Knowledge Graph-Augmented Abstractive Summarization with Semantic-Driven Cloze Reward

Luyang Huang,Lingfei Wu,Lu Wang
DOI: https://doi.org/10.48550/arXiv.2005.01159
2020-05-04
Abstract:Sequence-to-sequence models for abstractive summarization have been studied extensively, yet the generated summaries commonly suffer from fabricated content, and are often found to be near-extractive. We argue that, to address these issues, the summarizer should acquire semantic interpretation over input, e.g., via structured representation, to allow the generation of more informative summaries. In this paper, we present ASGARD, a novel framework for Abstractive Summarization with Graph-Augmentation and semantic-driven RewarD. We propose the use of dual encoders---a sequential document encoder and a graph-structured encoder---to maintain the global context and local characteristics of entities, complementing each other. We further design a reward based on a multiple choice cloze test to drive the model to better capture entity interactions. Results show that our models produce significantly higher ROUGE scores than a variant without knowledge graph as input on both New York Times and CNN/Daily Mail datasets. We also obtain better or comparable performance compared to systems that are fine-tuned from large pretrained language models. Human judges further rate our model outputs as more informative and containing fewer unfaithful errors.
Computation and Language
What problem does this paper attempt to address?
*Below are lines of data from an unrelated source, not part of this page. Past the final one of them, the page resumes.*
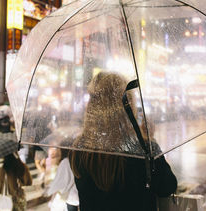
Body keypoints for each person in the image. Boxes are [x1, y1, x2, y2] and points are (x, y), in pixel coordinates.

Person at [69, 72, 177, 211]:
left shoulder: (80, 148)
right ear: (126, 106)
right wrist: (148, 140)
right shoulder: (142, 148)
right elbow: (167, 187)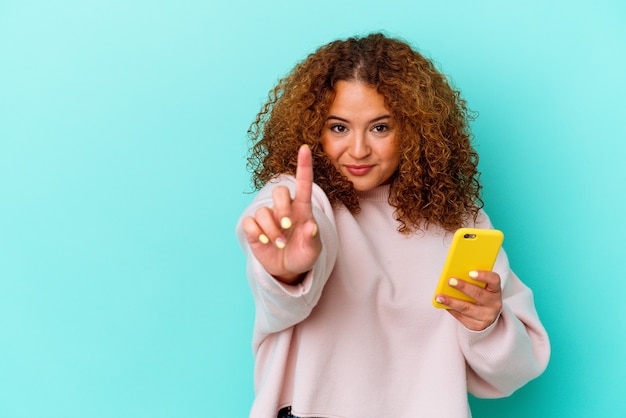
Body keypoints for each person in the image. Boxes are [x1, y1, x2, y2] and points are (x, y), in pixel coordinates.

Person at [236, 33, 550, 418]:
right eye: (338, 127)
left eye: (380, 127)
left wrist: (487, 325)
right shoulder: (304, 201)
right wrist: (286, 273)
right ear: (314, 128)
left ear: (415, 129)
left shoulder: (459, 221)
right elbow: (278, 247)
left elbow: (515, 371)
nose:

The problems that this paper attempts to solve are the two main problems existing in the existing abstractive automatic summarization generation models: 1. **Unfaithful Generated Content**: When generating summaries, the existing sequence - to - sequence models often produce content that does not match the original text, namely the so - called "fabricated content". Such unfaithful content will affect the quality and reliability of the summary. 2. **Generated Summaries Are Similar to Extractive Summaries**: Although these models aim to generate abstractive summaries, the generated summaries are often too close to the sentences in the original text, lacking in - depth understanding and semantic interpretation of the input text, resulting in summaries lacking in information and innovation. To address these problems, the paper proposes a new framework - ASGARD (Abstractive Summarization with Graph - Augmentation and semantic - driven RewarD), which improves summary generation through the following methods: - **Using a Dual - Encoder Structure**: A sequential document encoder and a graph - structure encoder are introduced. The former is used to capture the global context of the document, and the latter is used to capture the local features of entities and their interactions. These two encoders are complementary and jointly improve the quality of the summary. - **Designing a Multiple - Choice - Based Cloze - Test Reward Mechanism**: By designing a cloze - test task in the form of multiple - choice questions, reinforcement learning is used to guide the model to better understand the semantics of the input content, thereby generating more faithful and information - rich summaries. Through these methods, the paper aims to generate more faithful, information - rich and innovative summaries, thereby improving the quality and practicality of the summaries.